**PROVIDED INFORMATION**:

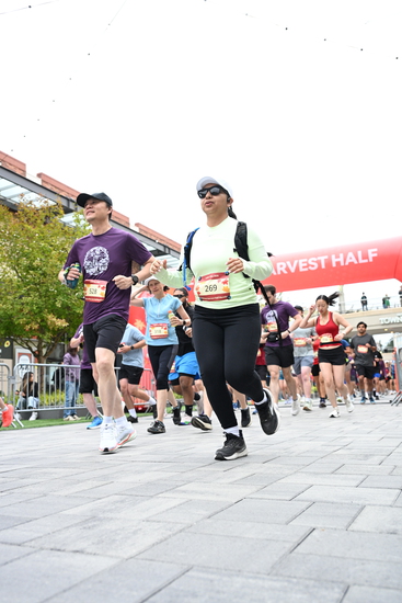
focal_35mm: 31
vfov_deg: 60.3
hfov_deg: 42.3
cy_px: 302
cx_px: 201
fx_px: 519
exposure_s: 1/640
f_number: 4
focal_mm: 31
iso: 2000
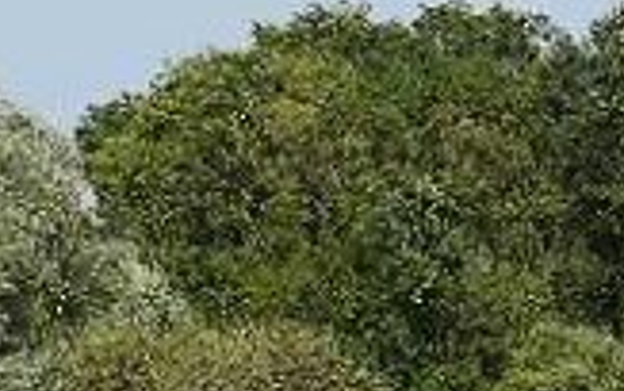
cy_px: 663
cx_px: -222
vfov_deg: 2.8
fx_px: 7928
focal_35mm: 466
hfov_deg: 4.5
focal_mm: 35
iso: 200
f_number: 6.3
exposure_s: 1/800
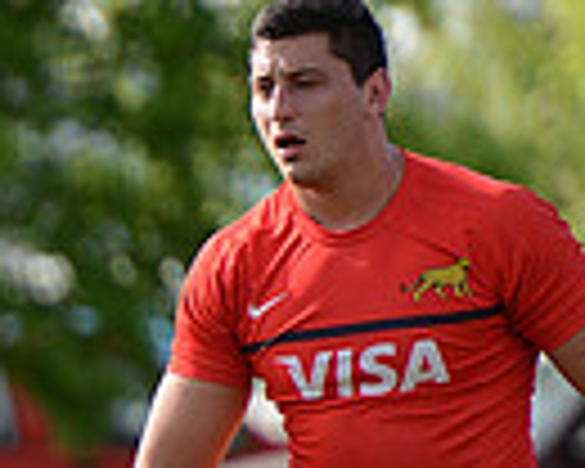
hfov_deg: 1.7
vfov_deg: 1.4
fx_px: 19565
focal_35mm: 1130
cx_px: -554
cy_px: 713
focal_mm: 270
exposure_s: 1/800
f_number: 4
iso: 400
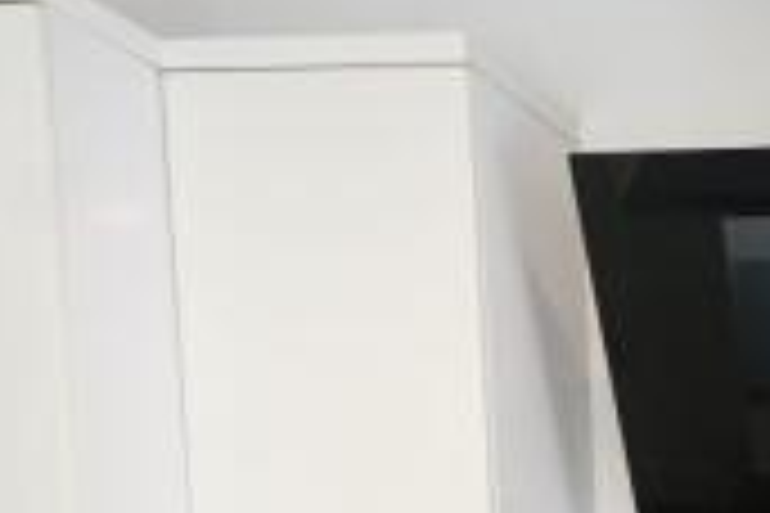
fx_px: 2053
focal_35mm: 96
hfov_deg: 17.5
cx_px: 1351
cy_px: 979
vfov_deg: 12.7
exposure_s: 1/30
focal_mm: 16
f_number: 5
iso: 500
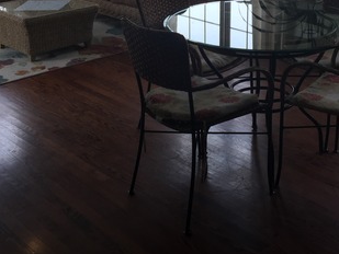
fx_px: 588
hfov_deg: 32.1
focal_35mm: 60
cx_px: 192
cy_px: -2
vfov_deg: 23.4
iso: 32
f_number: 2.2
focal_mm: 4.15
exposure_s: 1/172
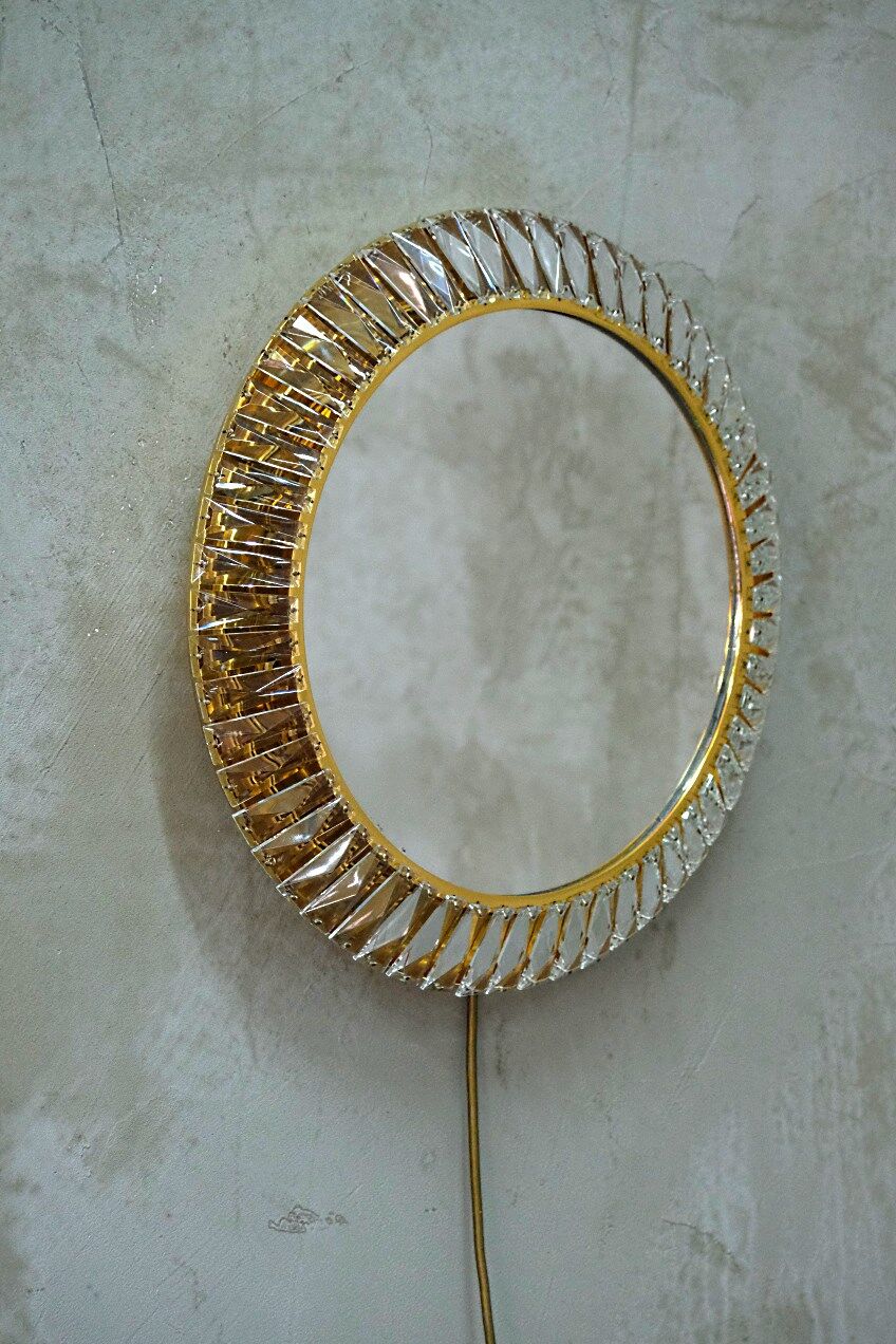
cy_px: 672
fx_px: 4480
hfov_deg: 11.4
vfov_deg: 17.1
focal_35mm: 120
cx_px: 448
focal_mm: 80
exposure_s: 1/120
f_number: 4
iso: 4000
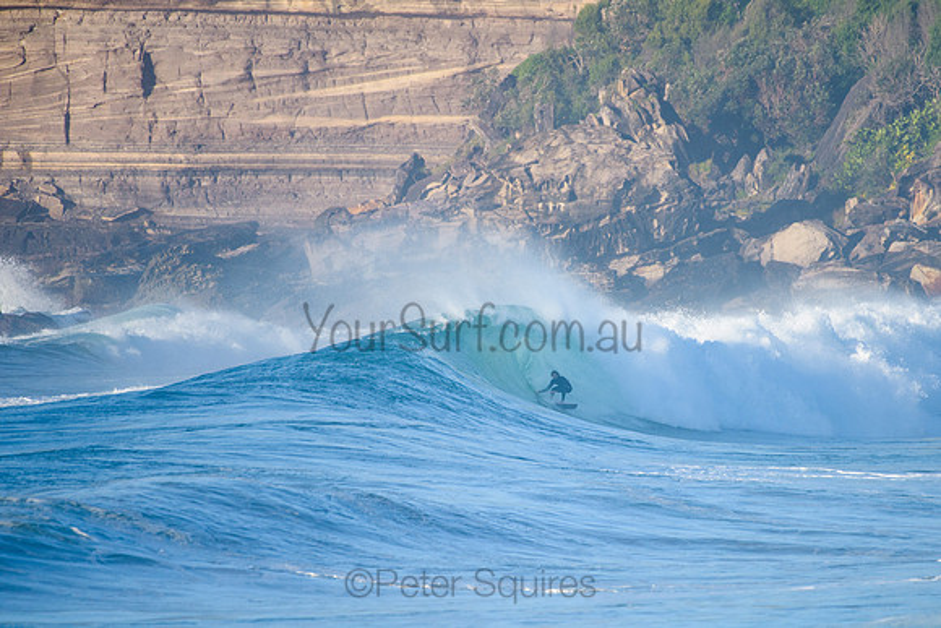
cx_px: 555
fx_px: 16021
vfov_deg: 2.2
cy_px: 385
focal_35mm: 613
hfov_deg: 3.4
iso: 320
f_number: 5.6
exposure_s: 1/1600
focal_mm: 500
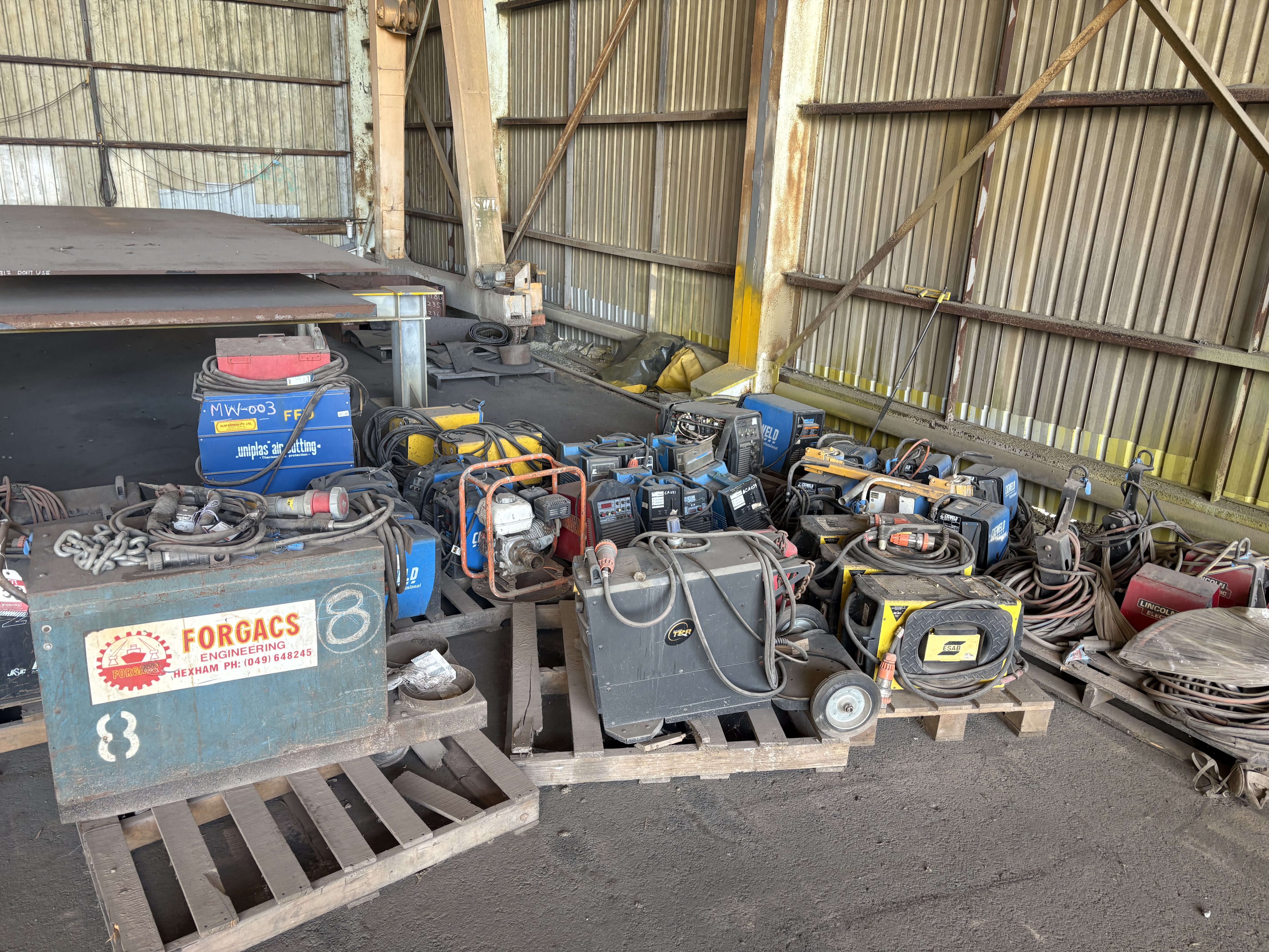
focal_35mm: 26
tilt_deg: -17.3
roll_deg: -2.5
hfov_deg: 67.3
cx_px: 634
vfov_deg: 53.1
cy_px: 476
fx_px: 953
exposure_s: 1/121
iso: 80
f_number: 1.6
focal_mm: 5.96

**TASK DIRECTIONS**: The complete set of records should be written out again, pictures excluded.

**ANSWER SECTION**:
focal_35mm: 31
vfov_deg: 60.3
hfov_deg: 42.3
cy_px: 302
cx_px: 201
fx_px: 519
exposure_s: 1/640
f_number: 4
focal_mm: 31
iso: 2000
cy_px: 663
cx_px: -222
vfov_deg: 2.8
fx_px: 7928
focal_35mm: 466
hfov_deg: 4.5
focal_mm: 35
iso: 200
f_number: 6.3
exposure_s: 1/800
hfov_deg: 1.7
vfov_deg: 1.4
fx_px: 19565
focal_35mm: 1130
cx_px: -554
cy_px: 713
focal_mm: 270
exposure_s: 1/800
f_number: 4
iso: 400
fx_px: 2053
focal_35mm: 96
hfov_deg: 17.5
cx_px: 1351
cy_px: 979
vfov_deg: 12.7
exposure_s: 1/30
focal_mm: 16
f_number: 5
iso: 500
fx_px: 588
hfov_deg: 32.1
focal_35mm: 60
cx_px: 192
cy_px: -2
vfov_deg: 23.4
iso: 32
f_number: 2.2
focal_mm: 4.15
exposure_s: 1/172
cy_px: 672
fx_px: 4480
hfov_deg: 11.4
vfov_deg: 17.1
focal_35mm: 120
cx_px: 448
focal_mm: 80
exposure_s: 1/120
f_number: 4
iso: 4000
cx_px: 555
fx_px: 16021
vfov_deg: 2.2
cy_px: 385
focal_35mm: 613
hfov_deg: 3.4
iso: 320
f_number: 5.6
exposure_s: 1/1600
focal_mm: 500
focal_35mm: 26
tilt_deg: -17.3
roll_deg: -2.5
hfov_deg: 67.3
cx_px: 634
vfov_deg: 53.1
cy_px: 476
fx_px: 953
exposure_s: 1/121
iso: 80
f_number: 1.6
focal_mm: 5.96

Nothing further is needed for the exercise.